I think that African-American women give these men too much power over their identity and self-image. To tie our self-esteem to how these men address and treat us is a mistake. My identity as an AA woman is mine alone. I do not require or seek validation from the men within my ethnic group in order to love and value myself. On the contrary accepting and loving myself apart from these men was an essential part of my journey from insecurity to confidence.
If some entertainer wants to take to Twitter to engage in Colorism, or if some AA male celebrity expresses his desire for non-Black women I’m not concerned because he is not the boss of me. I determine my self-image. To paraphrase a line from Drake they ain’t in my world; I can take them off my atlas.
And take them off my atlas I did, many years ago. As a teenager, the messiness of the internalized oppression I experienced was compounded because of my social circle. My world was small. Sure, we would say ‘black is beautiful’ but what was practiced was very different. But once my clique expanded and I moved beyond the insular, urban, African-American environment that I knew things began to change. I met and formed bonds with Blacks from throughout the African Diaspora, no longer limited to those who shared my culture.When I attained my first full-time job at eighteen that provided access to a new environment as well. My interaction with an increasingly diverse crowd helped ease the defensiveness that I’d picked up over the years, and I was able to relax.
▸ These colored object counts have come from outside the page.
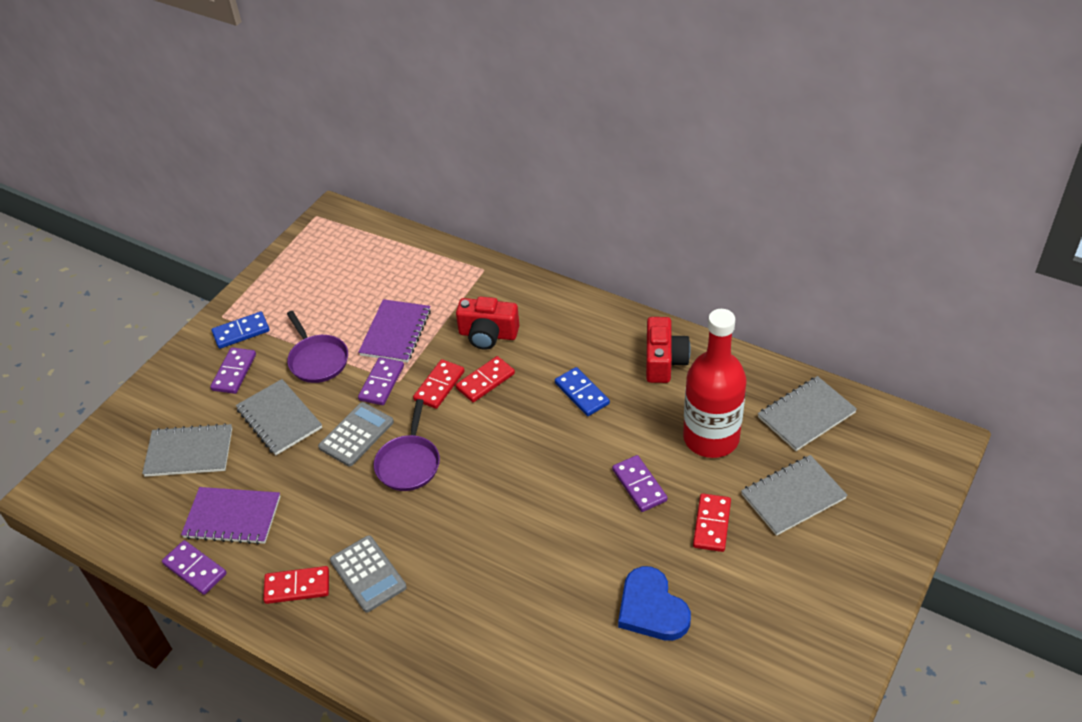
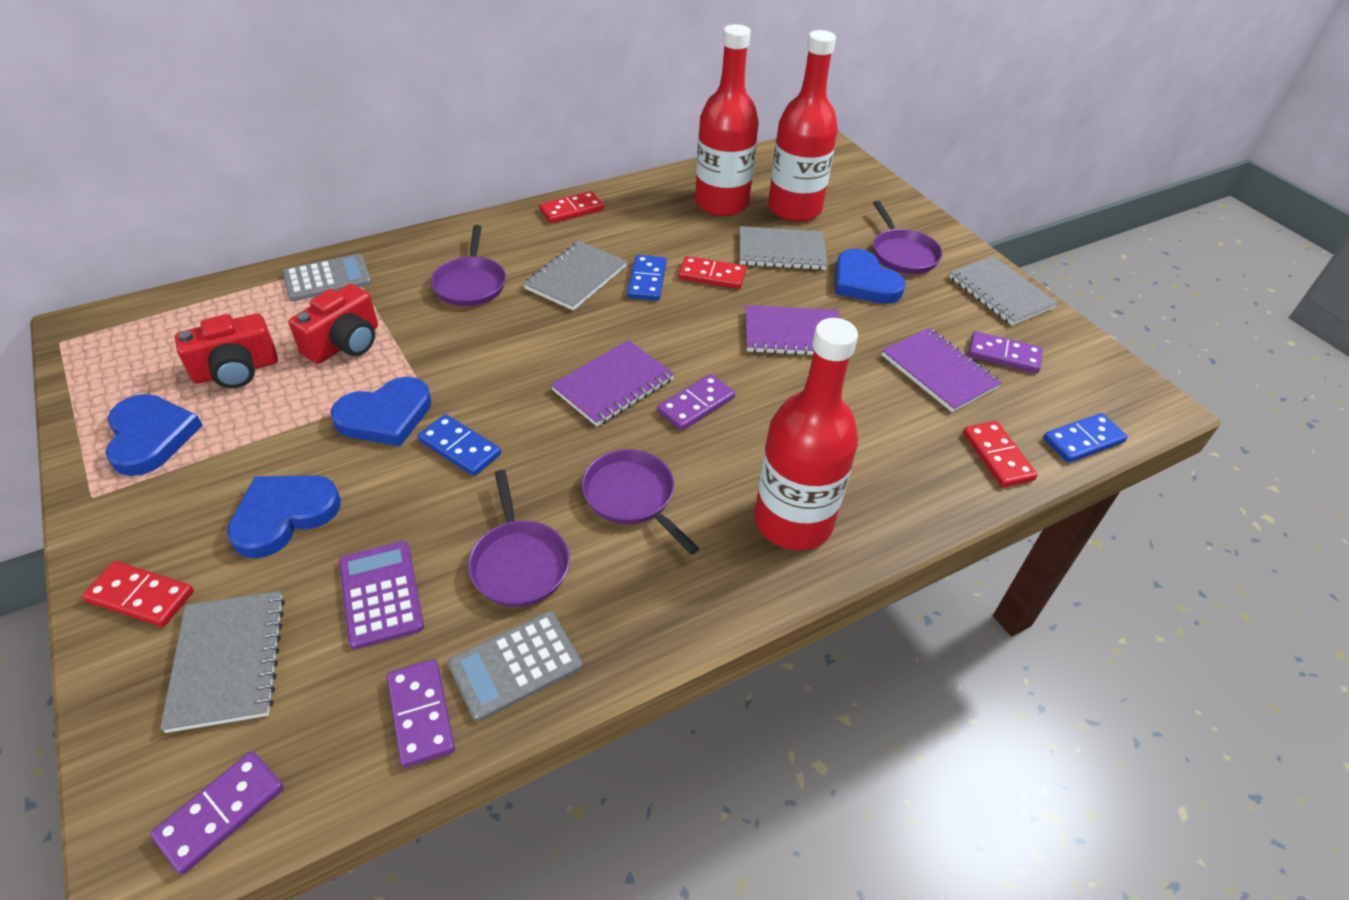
blue domino: 2 -> 3
blue heart: 1 -> 4
purple calculator: 0 -> 1
purple notebook: 2 -> 3
purple pan: 2 -> 4
red bottle: 1 -> 3

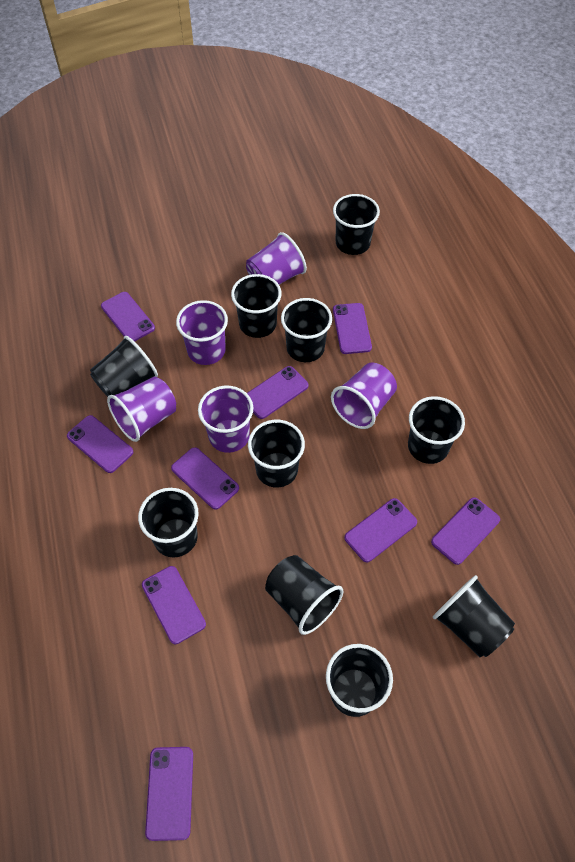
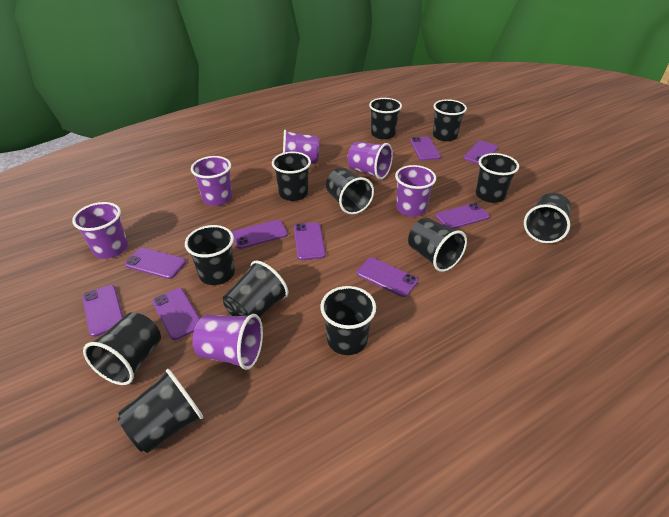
black cup: 10 -> 12
purple cup: 5 -> 6

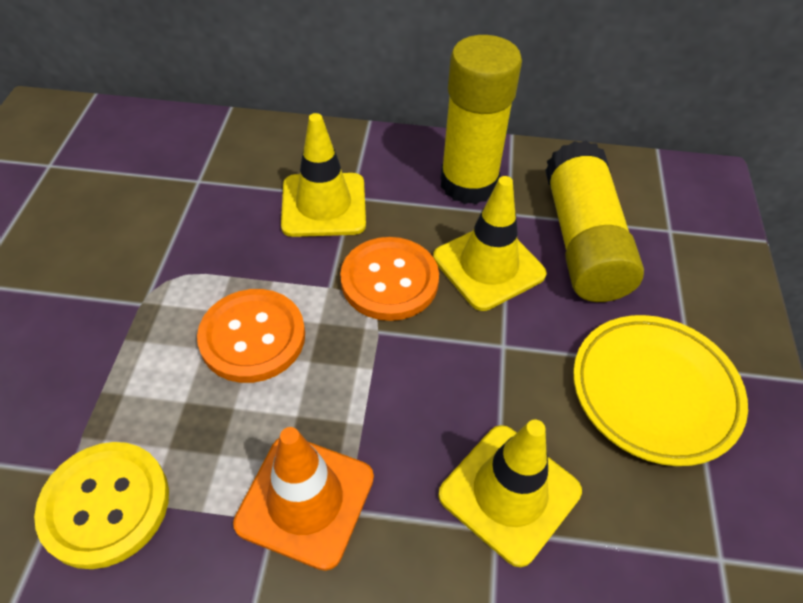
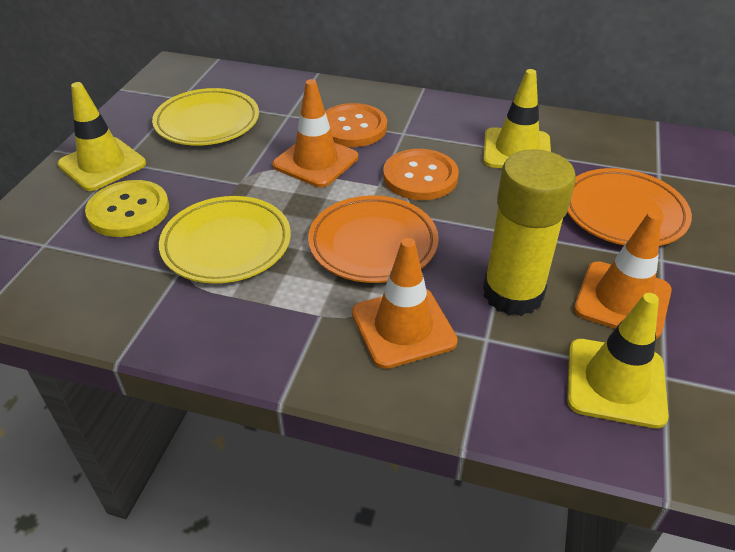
orange plate: 0 -> 2
orange traffic cone: 1 -> 3
yellow glue stick: 2 -> 1
yellow plate: 1 -> 2

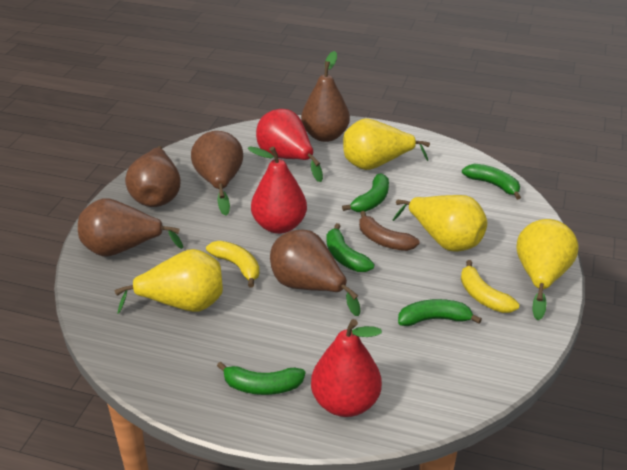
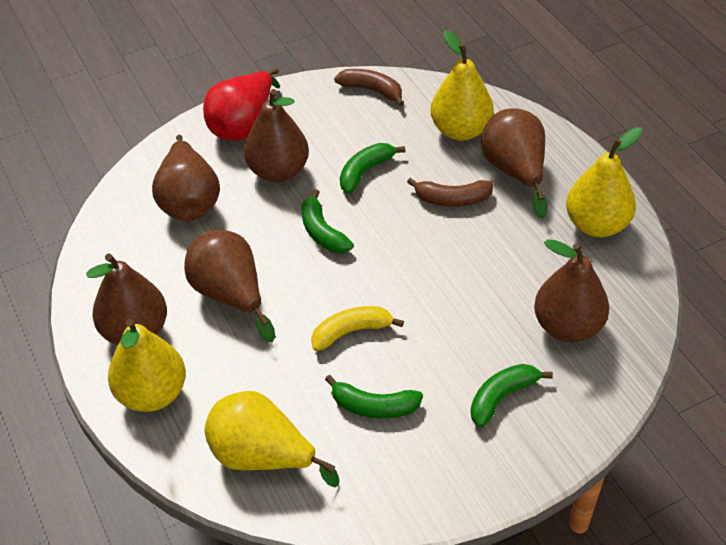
brown banana: 1 -> 2
brown pear: 5 -> 6
green banana: 5 -> 4
red pear: 3 -> 1
yellow banana: 2 -> 1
No longer fearful of rejection, I left behind the assumption that I’d be looked down upon for who I was. So while I understand the defensiveness that some dark girls and women develop, I know that holding onto it can impair us. There are people who will appreciate you and see your humanity, but if you don’t let them in you will never know that.
In theory I believe that Colorism can be eradicated. In reality, I don’t see it happening anytime soon. The seeds have already been planted among the youth, ensuring that it will be with us for at least another generation. Ridding ourselves of it would require addressing it on a deeper level, and as I stated in the beginnng that is still a challenge. That is why I refrained from discussing what I think needs to be done as a collective. While such work is necessary, it is bound to be long and frustrating.
However, I am of the mind that, on an individual level, dark-skinned African-American women don’t have to wait patiently for that change to come. We can make change for ourselves right now. We have more power than we realize. And though online spaces can be rife with misogynoir, they also give sisters options that were not available when I was growing up in the 1990s.
We don’t have to hope and wish to see ourselves depicted positively in media; we create our own. I can see myself reflected in the Misadventures of Awkward Black Girl online. I can see breathtaking images of beauty that mirror mine at Dr. Yaba Blay’s Pretty.Period. Indeed,throughout the Diaspora there are dark-skinned women rejecting the old narrative, instead working to promote one that includes and affirms us. British singer Laura Mvula embodies this in “That’s Alright”, and I think her words are a fitting way to close this out:
I will never be what you want and that’s alright,
‘Cause my skin ain’t light and my body ain’t tight.
And that’s alright.
But if I might, I must stand and fight.